Taking the line that contains "wrangling (the GPU sheriffing rotation)." as the starting point, give again exactly every line up to and including the last line of the records below.

Extracted page text data:
· · ·

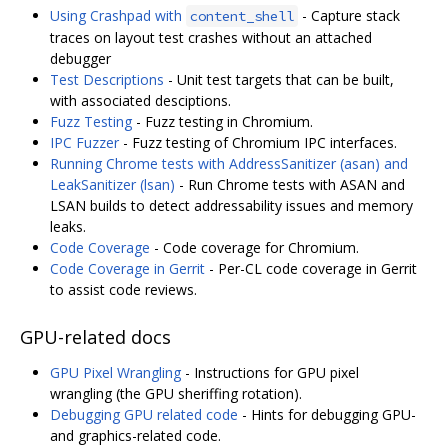
Using Crashpad with
- Capture stack
content_shell
traces on layout test crashes without an attached
debugger
Test Descriptions
- Unit test targets that can be built,
with associated desciptions.
Fuzz Testing
- Fuzz testing in Chromium.
IPC Fuzzer
- Fuzz testing of Chromium IPC interfaces.
Running Chrome tests with AddressSanitizer (asan) and
LeakSanitizer (lsan)
- Run Chrome tests with ASAN and
LSAN builds to detect addressability issues and memory
leaks.
Code Coverage
- Code coverage for Chromium.
Code Coverage in Gerrit
- Per-CL code coverage in Gerrit
to assist code reviews.
GPU-related docs
GPU Pixel Wrangling
- Instructions for GPU pixel
wrangling (the GPU sheriffing rotation).
Debugging GPU related code
- Hints for debugging GPU-
and graphics-related code.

· · ·

→ RESULT OF THIS EXERCISE:
wrangling (the GPU sheriffing rotation).
Debugging GPU related code
- Hints for debugging GPU-
and graphics-related code.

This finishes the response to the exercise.